C.M.J.GOH1, S. SHAHWAN1, G.T.H. TAN1, W.J. ONG1, M. SUBRAMANIAM1
Institute of Mental Health1
Healthcare professionals who provide treatment and care for individuals with mental illness are well-situated to provide nuanced insights and concerns regarding mental healthcare services.
17 mental health professionals (MHP) were engaged in semi-structured interviews. They were recruited from various healthcare organizations and a local university. Interviews followed a topic guide that explored stigma in Singapore. Interviews were transcribed verbatim and analyzed using thematic analysis. Sociodemographic information was also collected.

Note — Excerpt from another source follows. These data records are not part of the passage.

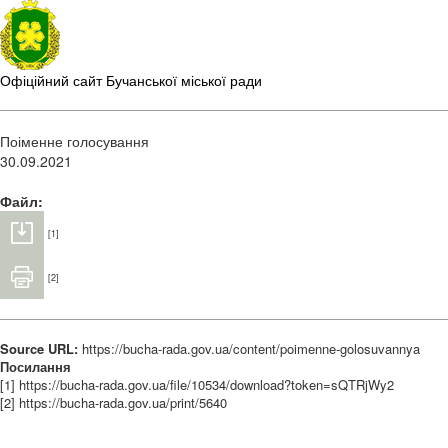
Офіційний сайт Бучанської міської ради
Поіменне голосування
30.09.2021
Файл:
[1]
[2]
Source URL:
https://bucha-rada.gov.ua/content/poimenne-golosuvannya
Посилання
[1] https://bucha-rada.gov.ua/file/10534/download?token=sQTRjWy2
[2] https://bucha-rada.gov.ua/print/5640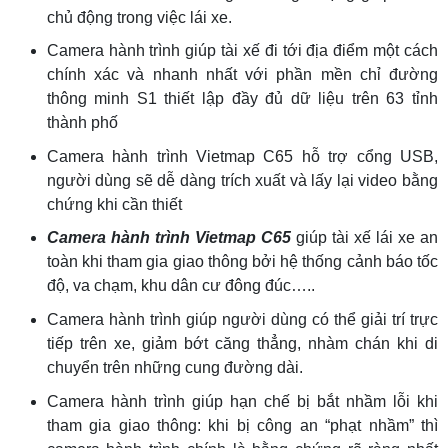
chủ động trong việc lái xe.
Camera hành trình giúp tài xế đi tới địa điểm một cách
chính xác và nhanh nhất với phần mền chỉ đường
thông minh S1 thiết lập đầy đủ dữ liệu trên 63 tỉnh
thành phố
Camera hành trình Vietmap C65 hỗ trợ cổng USB,
người dùng sẽ dễ dàng trích xuất và lấy lại video bằng
chứng khi cần thiết
Camera hành trình Vietmap C65
giúp tài xế lái xe an
toàn khi tham gia giao thông bởi hệ thống cảnh báo tốc
độ, va chạm, khu dân cư đông đúc…..
Camera hành trình giúp người dùng có thể giải trí trực
tiếp trên xe, giảm bớt căng thẳng, nhàm chán khi di
chuyển trên những cung đường dài.
Camera hành trình giúp hạn chế bị bắt nhầm lỗi khi
tham gia giao thông: khi bị công an “phạt nhầm” thì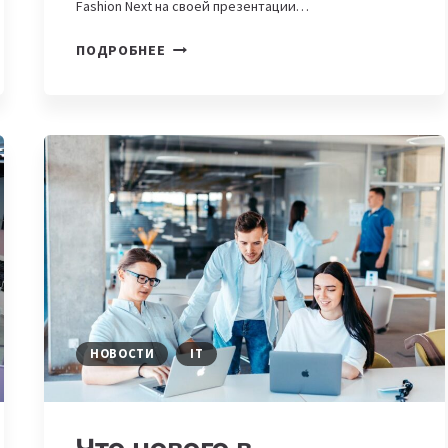
Fashion Next на своей презентации…
HUAWEI
ПОДРОБНЕЕ
ПРЕДСТАВИЛА
НОВУЮ
ЛИНЕЙКУ
НОСИМЫХ
УСТРОЙСТВ
В
БЕРЛИНЕ
НОВОСТИ
IT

Three major themes that reflect concerns about local healthcare systems and its impact on mental health treatment were uncovered: 1) Employment in Healthcare, 2) Medical History Tracking, and 3) Working in Silos. The first theme discussed policies such as the declaration of history of mental health conditions when hiring healthcare professionals which were seen as discriminatory and inappropriate. The second theme included concerns related to the belief by those with mental illnesses that their records were accessible by potential employers or insurance companies which contributed to the treatment gap. Finally, the last theme expounded on problems that arise from working in silos across healthcare and social care. For instance, certain social care cases may require the expertise of MHP, but these social sectors typically face a shortage of MHP. Corollary to this also is the tendency for social care to place greater emphasis on physical health over mental health conditions, as well as the exclusiveness of centralized care for mental illness.
Identifying these systemic issues could inform policymakers and/or influencers during the development of new policies and practices.